[Dataset entries]
══════

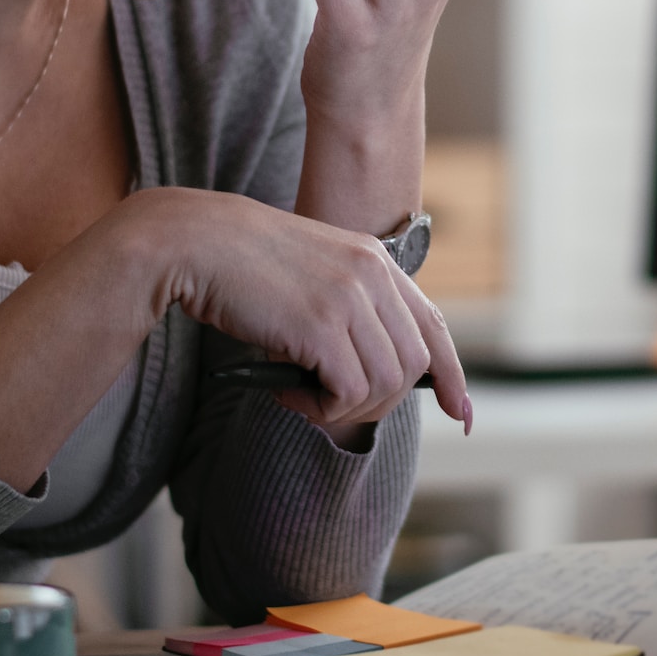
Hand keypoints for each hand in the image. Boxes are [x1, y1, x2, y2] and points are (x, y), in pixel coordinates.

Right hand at [136, 188, 471, 434]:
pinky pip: (347, 392)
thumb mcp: (313, 274)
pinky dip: (319, 408)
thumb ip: (350, 306)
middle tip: (329, 403)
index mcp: (375, 260)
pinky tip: (284, 392)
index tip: (460, 413)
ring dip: (343, 407)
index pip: (434, 325)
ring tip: (299, 395)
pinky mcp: (322, 325)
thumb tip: (377, 370)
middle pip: (414, 365)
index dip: (452, 375)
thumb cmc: (241, 265)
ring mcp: (349, 298)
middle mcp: (372, 275)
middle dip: (380, 401)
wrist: (196, 242)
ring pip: (385, 384)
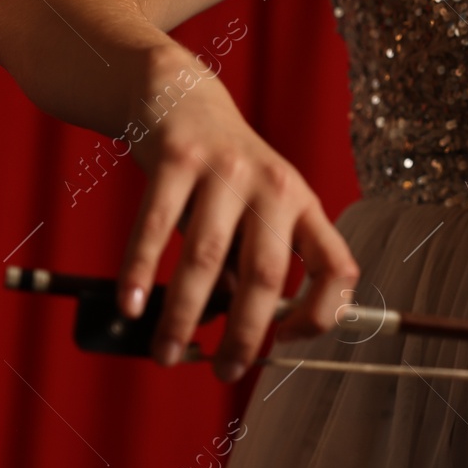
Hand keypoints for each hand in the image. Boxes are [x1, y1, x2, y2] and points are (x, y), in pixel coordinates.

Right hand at [115, 47, 358, 381]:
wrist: (180, 95)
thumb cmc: (220, 172)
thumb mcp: (253, 209)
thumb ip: (247, 261)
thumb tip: (233, 329)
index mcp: (302, 204)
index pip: (336, 264)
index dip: (324, 312)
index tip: (289, 343)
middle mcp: (273, 186)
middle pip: (266, 275)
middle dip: (245, 335)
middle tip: (223, 372)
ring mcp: (225, 170)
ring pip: (206, 259)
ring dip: (183, 316)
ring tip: (166, 353)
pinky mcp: (177, 158)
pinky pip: (156, 226)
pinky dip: (141, 271)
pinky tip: (132, 306)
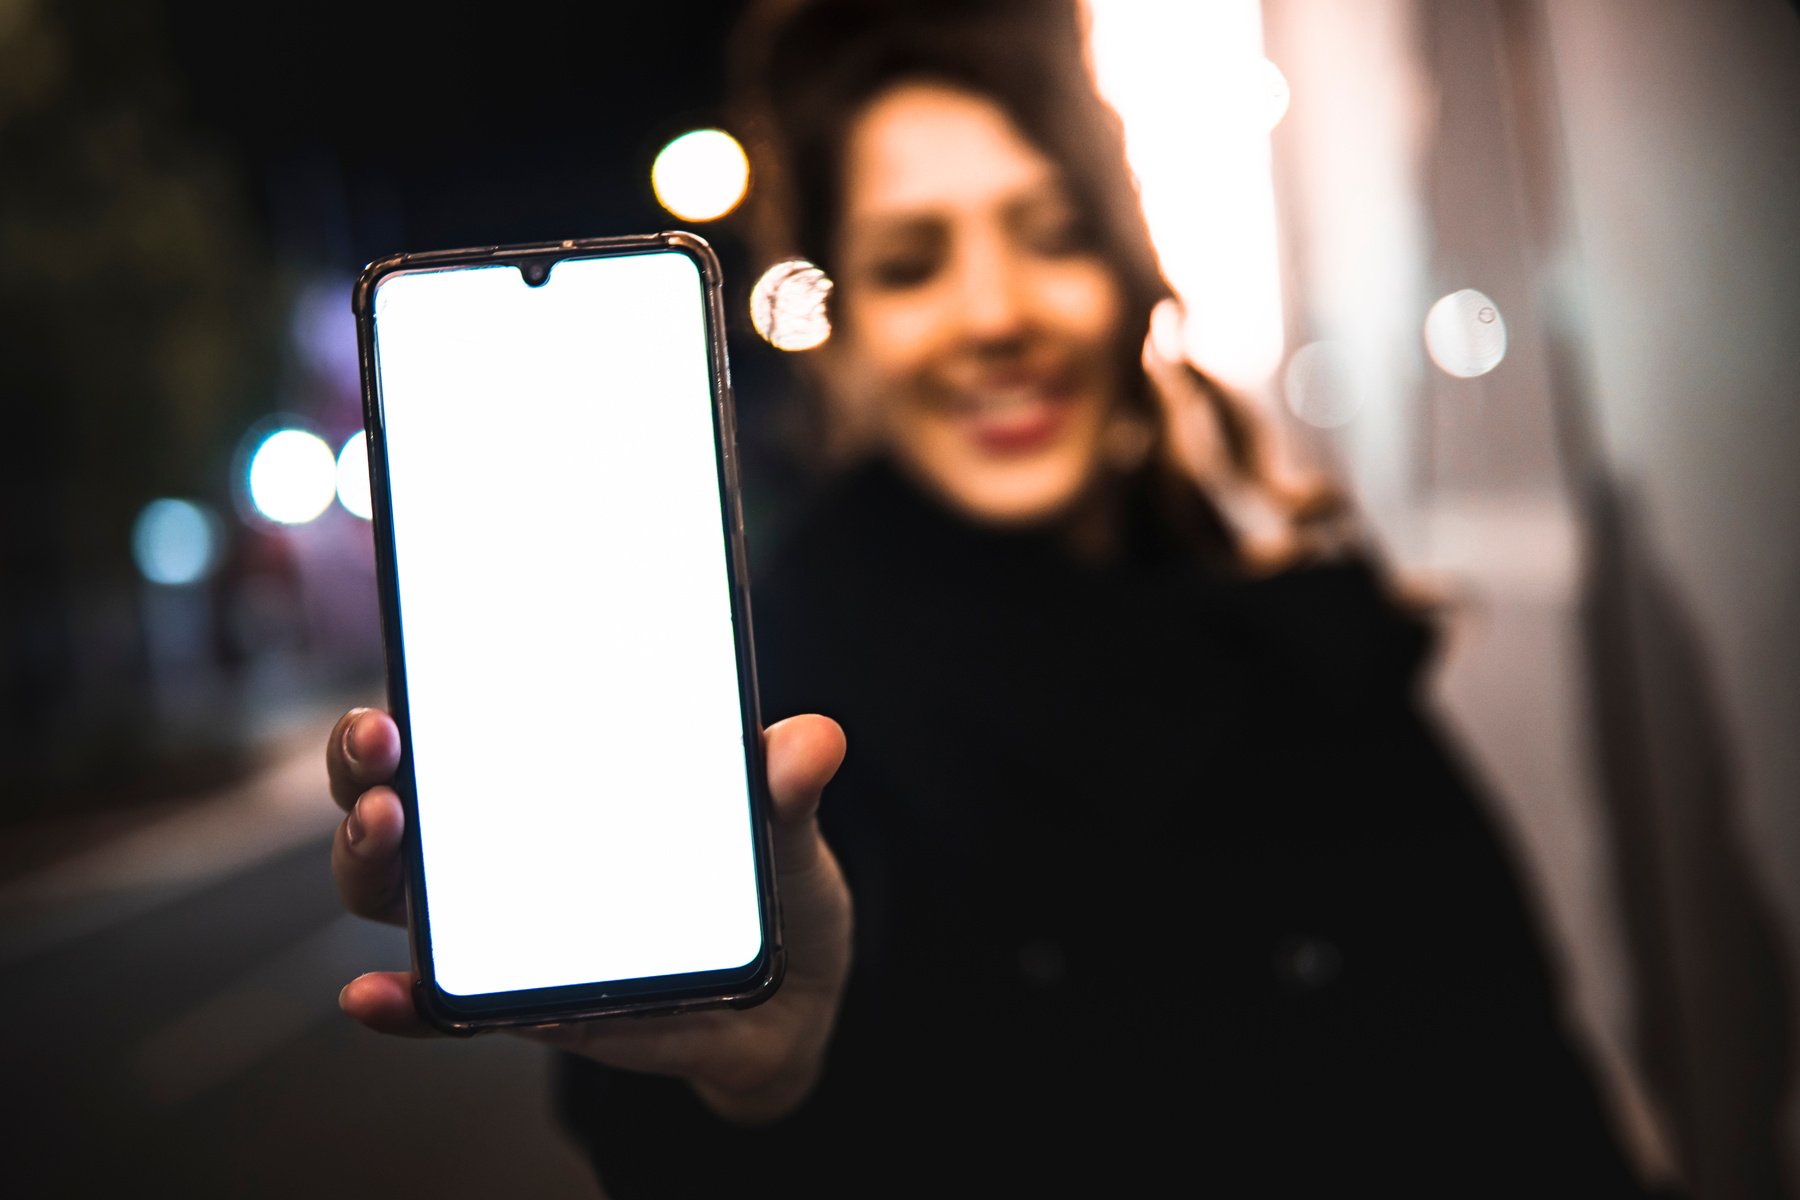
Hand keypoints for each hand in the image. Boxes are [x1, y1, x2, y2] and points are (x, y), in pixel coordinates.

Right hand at [326, 706, 851, 1123]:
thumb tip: (813, 742)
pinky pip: (444, 1008)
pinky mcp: (528, 1003)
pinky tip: (376, 996)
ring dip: (368, 864)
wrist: (793, 996)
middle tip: (382, 747)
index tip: (398, 686)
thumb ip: (785, 778)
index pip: (454, 727)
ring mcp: (507, 926)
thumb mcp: (781, 820)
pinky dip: (405, 1007)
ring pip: (399, 895)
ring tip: (383, 829)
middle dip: (363, 769)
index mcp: (552, 777)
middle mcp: (506, 846)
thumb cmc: (765, 880)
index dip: (406, 703)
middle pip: (394, 802)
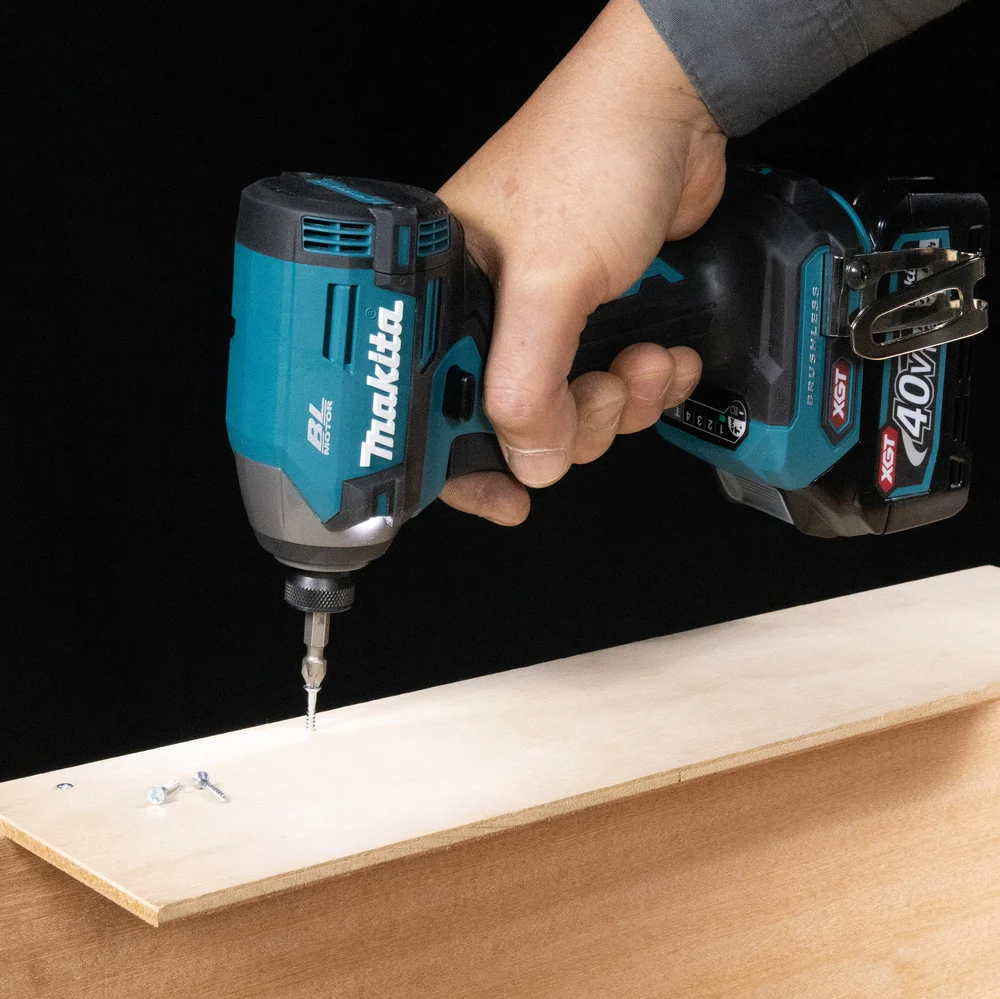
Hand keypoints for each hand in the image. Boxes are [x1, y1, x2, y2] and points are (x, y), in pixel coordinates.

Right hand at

══════

What this task involves
Return only the lines running from the top of the data to the line that holds "ring pip: (385, 384)". Include both of those lines, but skip the pictures.

Answer for the task
Hand keypoints for each hand in the image. Boxes are [x1, y1, x2, y2] and points are (x, y), in pixel coordinates.

Right hand at [136, 188, 471, 434]:
pinky pip: (347, 392)
thumb mcp: (313, 274)
pinky dip: (319, 408)
thumb ip: (350, 306)
middle tip: (329, 403)
index mcp: (375, 260)
pinky tip: (284, 392)
index tip: (460, 413)
ring dip: (343, 407)
index pip: (434, 325)
ring tip: (299, 395)
pinky mcp: (322, 325)
thumb tip: (377, 370)
middle pip: (414, 365)
index dip: (452, 375)
thumb cmc: (241, 265)
ring mcp: (349, 298)
middle mcp: (372, 275)
middle dip: (380, 401)
wrist: (196, 242)
ring pip: (385, 384)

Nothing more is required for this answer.